I got an idea from my cool cousins idea. An idea became a hobby. And the hobby became an obsession. And thus produced the list.....a world-famous spreadsheet...of every restaurant that has ever been featured on Food Network and Travel Channel....every restaurant from the famous shows like "Throwdown", "Man V. Food", "Man v. Food Nation", "Food Feuds", "Food Wars", "Best Thing I Ever Ate", and "Diners Drive-Ins and Dives" to the obscure "Best Food Ever", "Meat and Potatoes", and "101 Best Places to Chowdown", plus my additions of the restaurants of famous chefs and local places of legend. Names, cities, food they are famous for, and addresses. It was and still is an obsession. As of 9:24am on January 7th, 2015, THE LIST HAS 3,116 RESTAURANTS ON IT...WITH A FEW OVERLAPS HERE AND THERE. And then over Pastrami Eggs Benedict at Nate N' Al's Deli in Beverly Hills, Hannah and Andrew, our good friends, gave me the idea of the blog. Document every place I went. And thus, "The Greasy Foodie" was born. I will log the places, the shows they are from, and what I had. So far, every place I have been has been amazing, except two, one being mediocre, and another being down right awful.

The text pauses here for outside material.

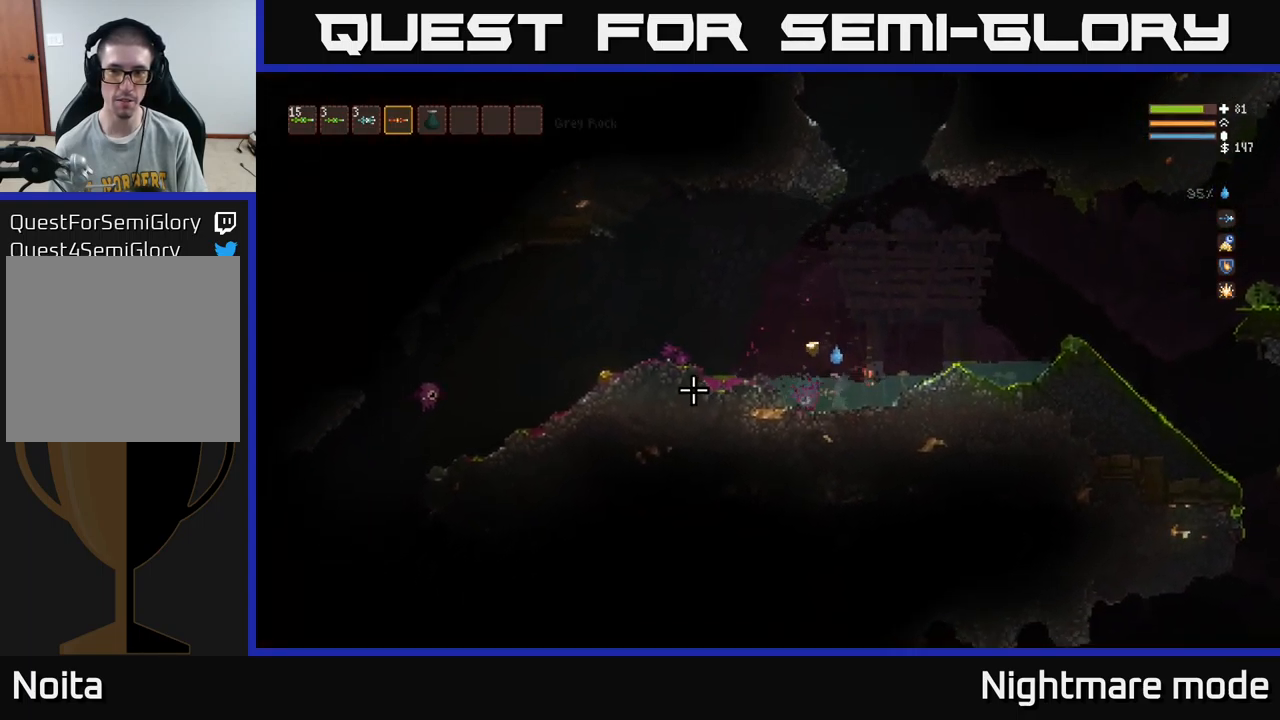
{"buttons": [], "left_stick": "left", "right_stick": "left", "events": [[283, "L2", "down"], [450, "L2", "up"]]}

If there is a city you have been to, or are going to, or are from and want to know what from my list is in the city, send me a email at firstname.lastname@example.org
Tuesday, May 12, 2015
From Best Thing I Ever Ate
Any Grocery Store in America
This will be the most easily accessible item on this entire blog. They are in every and any grocery store in America. Check the deli department where they sell cheese and meat not vacuumed sealed in the display case. Did they sell out and go corporate. Yes. Does it make this outstanding product available to the public for a beefed up hipster price of $8.99 a jar. Yes. Is it worth every penny? Yes!
I love pickles. I love dill pickles! I love half sour, whole sour, no sour (cucumber). I love chips, spears, halves, and wholes! I love pickles, but my body and breath, no so much. My father and I share a distinguishable trait in that pickles stench are maginfied with our breath and musk. My wife can smell when I have eaten a pickle before she enters the room and will refuse to be in the same vicinity as me once I start talking. I love pickles, but love my wife and her company more, so I have reduced the number of pickles I eat to almost none.
Except for when she is out of town.
McClures pickles time.
These pickles are amazing. They are wonderful! They are delicious. They are exactly what you want in a pickle that you are gonna eat as a snack or with a meal. Each jar has whole sprigs of dill and whole cloves of garlic. The garlic is key to the McClures pickles. Its not all about the dill. They have many types. Garlic and dill. Spicy. Spicy Sweet. They got bloody mary mix. Relish.
Would I put this pickle on a cheeseburger? No. Does this pickle belong on every deli table across the country ready for you to be the first thing you bite into when you sit down for your matzah ball soup and corned beef on toasted rye with mustard, fat fries, and a giant soda. Yes!!
Do yourself a favor. Skip the Vlasic, Claussen, and whatever cheap generic Kroger brand you are going to buy at the store and live a little bit. Splurge for that jar of McClures pickles. You, your family, and your friends will thank you…until they smell your breath, or in my case until my wife walks in the front door.